Bei Aids-Toten endet die Pietät

■ Hamburger Bestatter weigerte sich, Leiche aufzubahren / Niemand kennt die von ihm zur Begrüdnung genannte Verordnung     Von Sannah Koch

Unwissenheit, Unehrlichkeit, Vorurteile oder alles zusammen? Ein Hamburger Bestattungsunternehmen weigerte sich in der vergangenen Woche, einen Aids-Toten anzukleiden und aufzubahren. Begründung: Es gebe eine gesetzliche Vorschrift, nach der diese Verstorbenen in Folie eingeschweißt werden müßten und nicht aufgebahrt werden dürften. Doch die Vorschrift ist weder bei der Hamburger Leitstelle Aids noch beim Landesverband des Bestattungsgewerbes bekannt.

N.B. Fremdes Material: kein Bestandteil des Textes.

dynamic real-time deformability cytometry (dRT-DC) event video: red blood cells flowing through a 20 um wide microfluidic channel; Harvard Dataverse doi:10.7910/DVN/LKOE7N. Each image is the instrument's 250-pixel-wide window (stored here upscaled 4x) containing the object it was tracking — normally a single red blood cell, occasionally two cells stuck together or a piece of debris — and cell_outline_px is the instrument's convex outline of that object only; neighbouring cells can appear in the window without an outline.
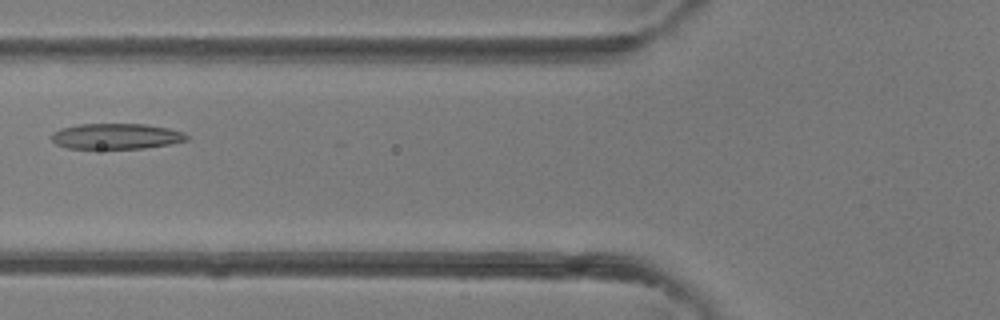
{"species": "common noctule bat (a hibernating species)", "species_latin": "Nyctalus noctula", "temperature_condition": "room temperature", "stored_images_in_passage": 28, "camera_frame_rate_fps": 3000, "um_per_image_px": 0.085, "animal": {"sex": "female"}, "frame": {"image": 1, "passage_image": 8, "time_ms": 2.333, "image_size_px": [1000, 320], "cell_outline_px": [[188, 140], [168, 144], [144, 148], [68, 148], [56, 144], [52, 140], [52, 132], [60, 128], [76, 124], [144, 124], [168, 128], [184, 132], [188, 136]], "centroid_in_image_um": [9.86, 11.57], "position_along_channel_um": 115.9, "area_um2": 20.11}}
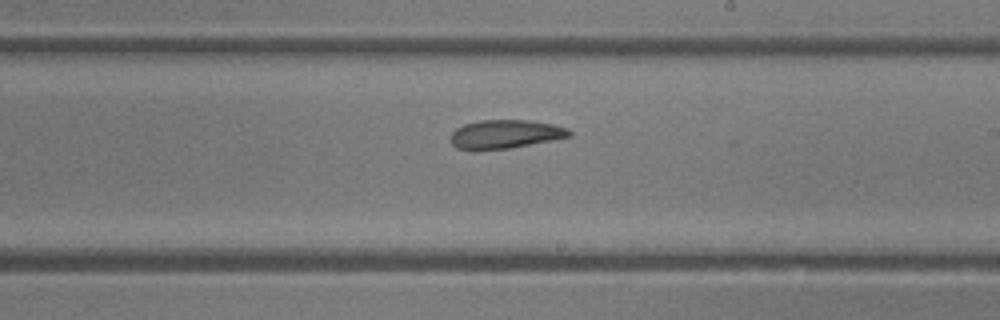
{"frame": {"image": 2, "passage_image": 16, "time_ms": 5.0, "image_size_px": [1000, 320], "cell_outline_px": [[572, 136], [552, 140], [508, 148], [476, 152], [472, 152], [456, 148], [448, 140], [448, 136], [456, 128], [464, 124], [480, 120], [528, 120], [552, 124], [568, 128], [572, 132]], "centroid_in_image_um": [42.85, 11.43], "position_along_channel_um": 246.1, "area_um2": 20.35}}
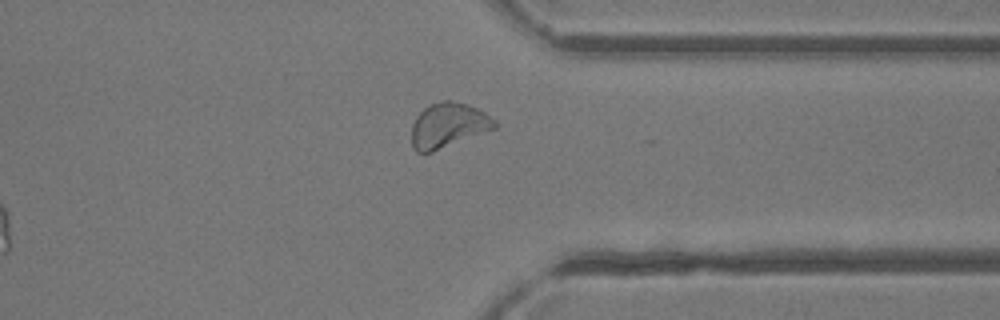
{"frame": {"image": 3, "passage_image": 24, "time_ms": 7.667, "image_size_px": [1000, 320], "cell_outline_px": [[496, 128], [432, 152], [416, 152], [412, 148], [412, 124], [416, 116], [424, 108], [432, 104], [444, 100], [452, 100], [468, 104], [484, 112], [496, 120]], "centroid_in_image_um": [38.09, 10.65], "position_along_channel_um": 373.3, "area_um2": 21.62}}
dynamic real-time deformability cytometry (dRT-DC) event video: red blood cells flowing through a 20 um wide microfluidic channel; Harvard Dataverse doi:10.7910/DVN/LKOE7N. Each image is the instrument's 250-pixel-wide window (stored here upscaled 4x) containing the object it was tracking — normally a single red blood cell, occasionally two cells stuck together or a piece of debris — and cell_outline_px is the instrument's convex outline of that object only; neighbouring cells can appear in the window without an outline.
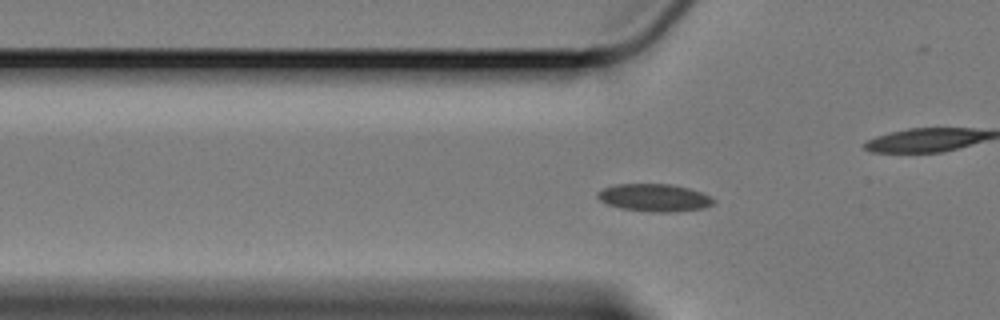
{"species": "Egyptian fruit bat (a non-hibernating species)", "species_latin": "Rousettus aegyptiacus", "temperature_condition": "cold", "stored_images_in_passage": 61, "camera_frame_rate_fps": 3000, "um_per_image_px": 0.085, "animal": {"sex": "female"}, "frame": {"image": 1, "passage_image": 20, "time_ms": 6.333, "image_size_px": [1000, 320], "cell_outline_px": [[716, 200], [712, 204], [704, 208], [676, 212], [648, 212], [620, 208], [608, 204], [600, 200], [596, 196], [596, 192], [604, 188], [616, 184], [668, 184], [688, 188], [700, 192]], "centroid_in_image_um": [55.59, 16.81], "position_along_channel_um": 70.2, "area_um2": 18.61}}
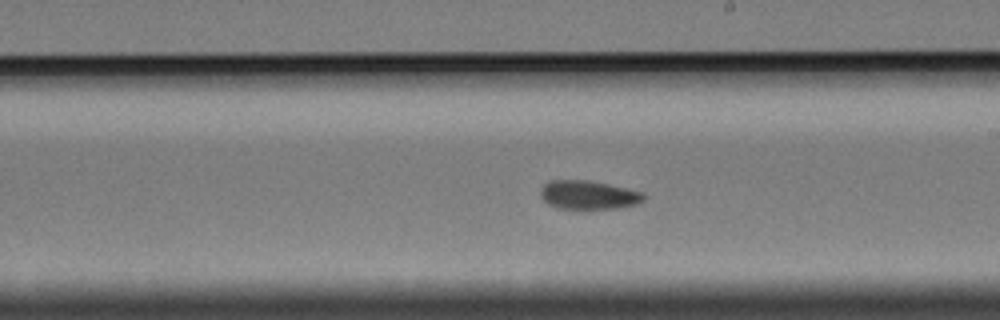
{"frame": {"image": 2, "passage_image": 35, "time_ms": 11.333, "image_size_px": [1000, 320], "cell_outline_px": [[644, 200], [636, 204], [616, 208], [584, 212], [556, 208], [548, 204], [540, 196], [540, 188], [544, 184], [552, 180], [588, 180], [608, 184], [644, 192]], "centroid_in_image_um": [49.98, 16.62], "position_along_channel_um": 239.0, "area_um2": 18.03}}
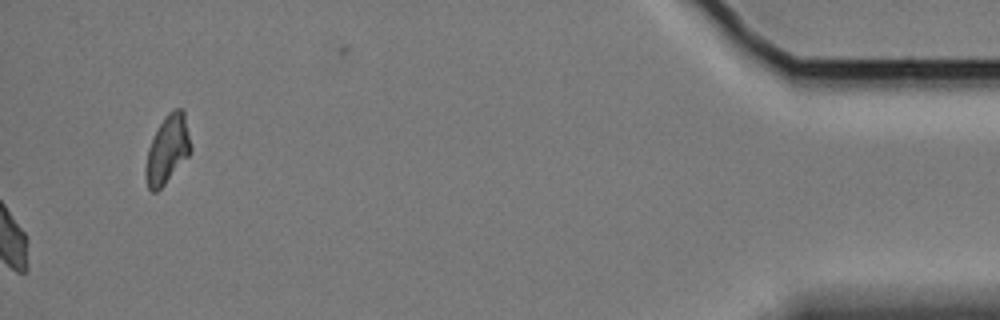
{"frame": {"image": 3, "passage_image": 61, "time_ms": 20.0, "image_size_px": [1000, 320], "cell_outline_px": [[192, 152], [164, 184], [156, 192], [152, 192], [148, 188], [144, 176], [144, 168], [148, 148], [164, 116], [172, 108], [184, 108], [192, 148]], "centroid_in_image_um": [14.24, 12.68], "position_along_channel_um": 421.0, "area_um2": 18.09}, "authors_computed_cell_mechanics": {"area_um2": 17.3978, "velocity_mm_per_s": 3.3715, "shape_relaxation_time_tau1_ms": null, "shape_relaxation_time_tau2_ms": 9.9831, "deformation_change_tau1": null, "deformation_change_tau2": 0.0846}}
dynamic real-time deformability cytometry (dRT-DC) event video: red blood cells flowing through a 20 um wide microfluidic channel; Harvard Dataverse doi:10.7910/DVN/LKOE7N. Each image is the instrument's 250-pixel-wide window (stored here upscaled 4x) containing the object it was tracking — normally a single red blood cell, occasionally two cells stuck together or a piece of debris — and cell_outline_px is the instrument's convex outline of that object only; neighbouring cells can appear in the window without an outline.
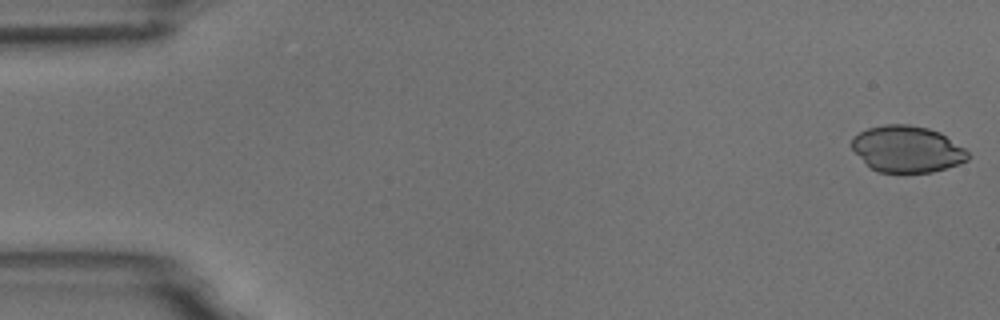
{"species": "common noctule bat (a hibernating species)", "species_latin": "Nyctalus noctula", "temperature_condition": "room temperature", "stored_images_in_passage": 4, "camera_frame_rate_fps": 3000, "um_per_image_px": 0.085, "animal": {"sex": "male", "body_mass_g": 18.8}, "frame": {"image": 1, "passage_image": 1, "time_ms": 0.0, "image_size_px": [1000, 320], "cell_outline_px": [[968, 160], [960, 164], [932, 172], [876, 172], [852, 148], [852, 136], [868, 128], [884, 124], [908, 124], [928, 128], [940, 132], [964, 148], [968, 152]], "centroid_in_image_um": [77.12, 12.66], "position_along_channel_um": 7.9, "area_um2": 31.27}}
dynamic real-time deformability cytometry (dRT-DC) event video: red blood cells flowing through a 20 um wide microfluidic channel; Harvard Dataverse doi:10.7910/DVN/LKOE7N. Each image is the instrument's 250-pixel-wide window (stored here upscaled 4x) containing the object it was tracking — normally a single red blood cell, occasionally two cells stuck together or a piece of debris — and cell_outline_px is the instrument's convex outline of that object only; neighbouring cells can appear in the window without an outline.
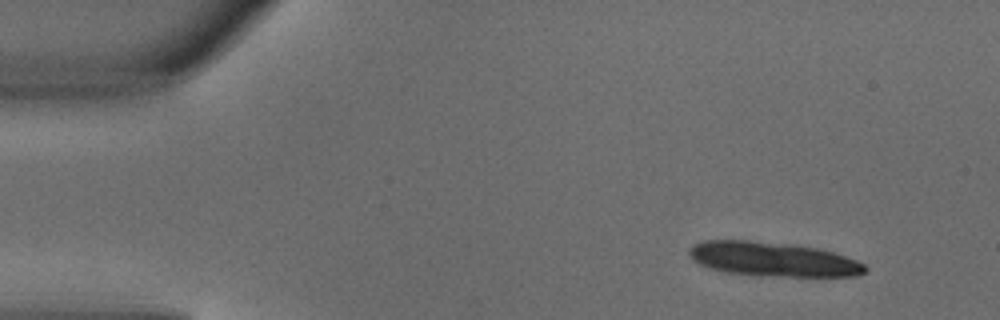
{"species": "common noctule bat (a hibernating species)", "species_latin": "Nyctalus noctula", "temperature_condition": "warm", "stored_images_in_passage": 4, "camera_frame_rate_fps": 3000, "um_per_image_px": 0.085, "animal": {"sex": "male", "body_mass_g": 18.8}, "frame": {"image": 1, "passage_image": 1, "time_ms": 0.0, "image_size_px": [1000, 320], "cell_outline_px": [[868, 268], [864, 272], [856, 276], [760, 276], [724, 272], [708, 268], [692, 260], [688, 256], [688, 248], [704, 240], [748, 240], [796, 244], [816, 248], [832, 252], [856, 260], [864, 264]], "centroid_in_image_um": [65.65, 22.03], "position_along_channel_um": 19.4, "area_um2": 35.43}}
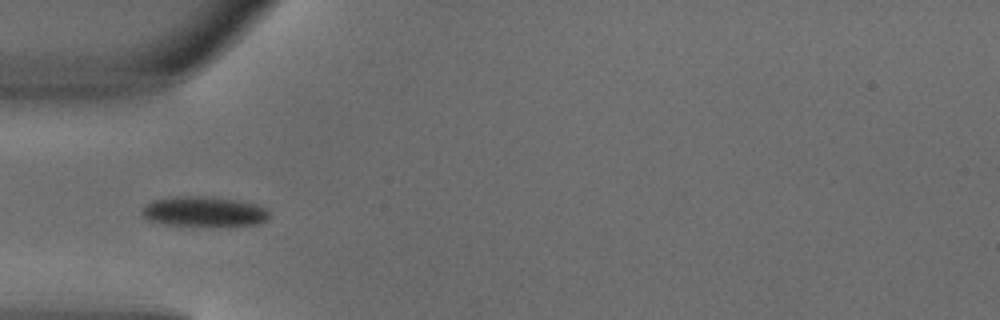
{"frame": {"image": 2, "passage_image": 4, "time_ms": 1.0, "image_size_px": [1000, 320], "cell_outline_px": [[268, 220], [256, 224], [164, 224], [148, 220], [140, 212], [140, 208], [144, 204], [156, 200], [176, 196], [196, 196], [236, 200], [256, 204], [268, 208]], "centroid_in_image_um": [17.3, 17.96], "position_along_channel_um": 67.7, "area_um2": 21.62}}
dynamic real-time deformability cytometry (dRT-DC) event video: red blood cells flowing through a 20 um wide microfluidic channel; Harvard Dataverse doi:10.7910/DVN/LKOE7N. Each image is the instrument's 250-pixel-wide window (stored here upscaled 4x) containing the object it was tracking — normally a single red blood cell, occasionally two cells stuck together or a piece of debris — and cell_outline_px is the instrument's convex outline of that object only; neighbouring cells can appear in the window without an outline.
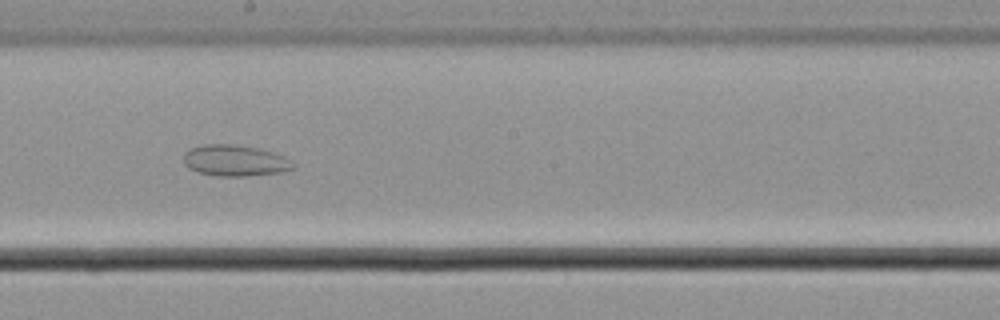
{"species": "common noctule bat (a hibernating species)", "species_latin": "Nyctalus noctula", "temperature_condition": "cold", "stored_images_in_passage": 40, "segment_of_instrument_passage": [1, 2], "camera_frame_rate_fps": 3000, "um_per_image_px": 0.085, "animal": {"sex": "male", "body_mass_g": 21.5, "forearm_length_mm": 52.0}, "frame": {"image": 1, "passage_image": 14, "time_ms": 4.333, "image_size_px": [1000, 320], "cell_outline_px": [[296, 168], [284, 172], [244, 176], [216, 176], [196, 172], [188, 168], [184, 164], [184, 152], [188, 148], [204, 144], [228, 144], [260, 148], [284, 156], [296, 164]], "centroid_in_image_um": [19.97, 13.65], "position_along_channel_um": 228.2, "area_um2": 20.23}}
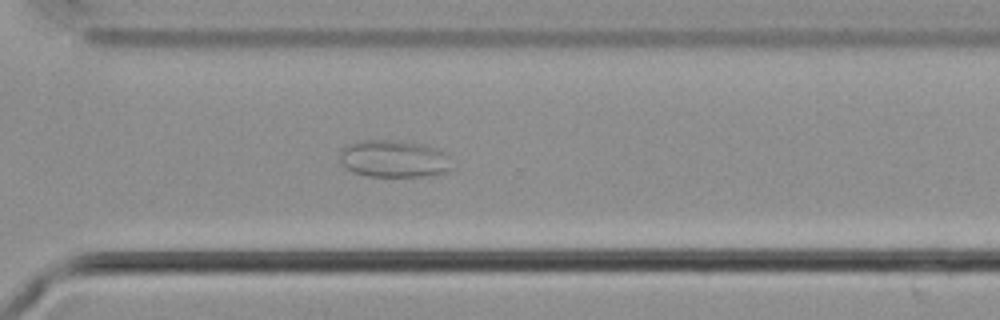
{"frame": {"image": 2, "passage_image": 23, "time_ms": 7.333, "image_size_px": [1000, 320], "cell_outline_px": [[452, 168], [448, 172], [428, 176], [368, 176], [352, 172], [340, 160], [340, 156], [344, 148], [348, 144], [364, 140], [392, 140], [416, 144], [432, 148], [444, 152]], "centroid_in_image_um": [33.47, 13.52], "position_along_channel_um": 337.1, "area_um2": 23.76}}
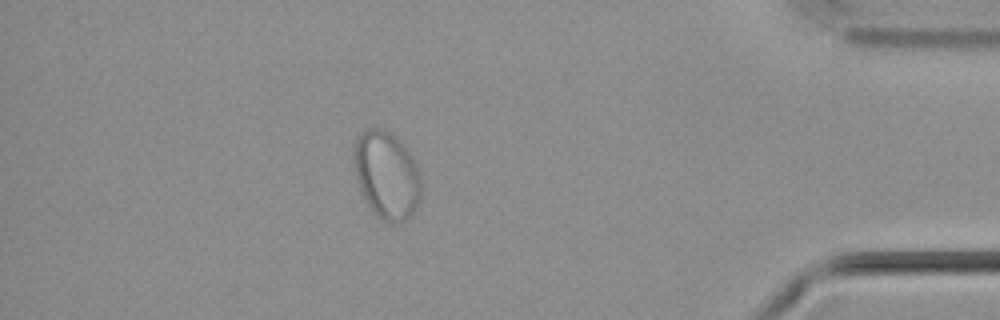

Der 36jährige Klaus Müller (Name geändert) war am Dienstag im AK Altona gestorben. Seine Frau Gabi bestellte einen Bestatter. „Seine erste Frage, woran mein Mann denn gestorben sei“ – Gabi Müller antwortete ehrlich. Aber als sie wissen wollte, wo die Familie, die aus dem Ausland zur Trauerfeier angereist komme, den Toten noch einmal sehen könne, habe die Antwort gelautet: „Gar nicht, Aids-Tote dürfen wir nicht aufbahren, das regelt seit zweieinhalb Jahren ein Gesetz“. Auch in der Klinik gebe es für Aids-Tote keine Besuchshalle, so die Auskunft des Unternehmers. Gabi Müller war geschockt, ein trifftiger Grund dafür wollte ihr nicht einfallen. Doch angesichts der vermeintlichen Gesetzeslage unterschrieb den Vertrag mit dem Bestatter zu dessen Bedingungen. Auch ohne Aufbahrung kostet die Trauerfeier immerhin 5.200 Mark.

Anschließend setzte sie sich ans Telefon. Und bekam die Auskunft, daß ihr Mann selbstverständlich in der Klinik aufgebahrt werden könnte. Eine Stelle, die ihr die Existenz der angeblichen Verordnung bestätigen konnte, fand sie nicht. Daraufhin rief sie erneut bei dem Bestatter an. Die Angstellte am Telefon, so Gabi Müllers Schilderung, sei auf ihre konkreten Nachfragen ins Stottern gekommen. Und dann der entlarvende Satz: „Ihr Mann war doch hochgradig Aids-krank. Wer soll ihn denn ankleiden, das ist doch niemandem zuzumuten.“

„Wenn das stimmt, ist das ein Skandal“, so die Reaktion von Heide Vogt, Leiterin der Leitstelle Aids. Doch Vorbehalte von Bestattern seien nicht selten. „Wir haben mehrfach Fortbildungen angeboten, aber unserer Bemühungen fruchteten wenig“, sagt die Aidsbeauftragte.

„Es gibt für Bestatter keine verbindliche Anordnung, wie mit Aids-Toten zu verfahren ist“, so die Auskunft von Dr. Dr. Hans-Joachim Widmann, Geschäftsführer beim Landesverband der Bestattungunternehmen. Und: „Mir sind keine Übertragungsfälle aufgrund bloßer Berührung bekannt.“ Allerdings habe er zu diesem Problemgebiet bislang von noch keiner offiziellen Stelle verbindliche Äußerungen bekommen.

Gabi Müller schaltete inzwischen einen Rechtsanwalt ein. Bei der heutigen Trauerfeier dürfen die Angehörigen nun doch eine Stunde am offenen Sarg Abschied nehmen. Allerdings mit verordneter Distanz – hinter einer Kordel, die vor dem Sarg gespannt sein wird.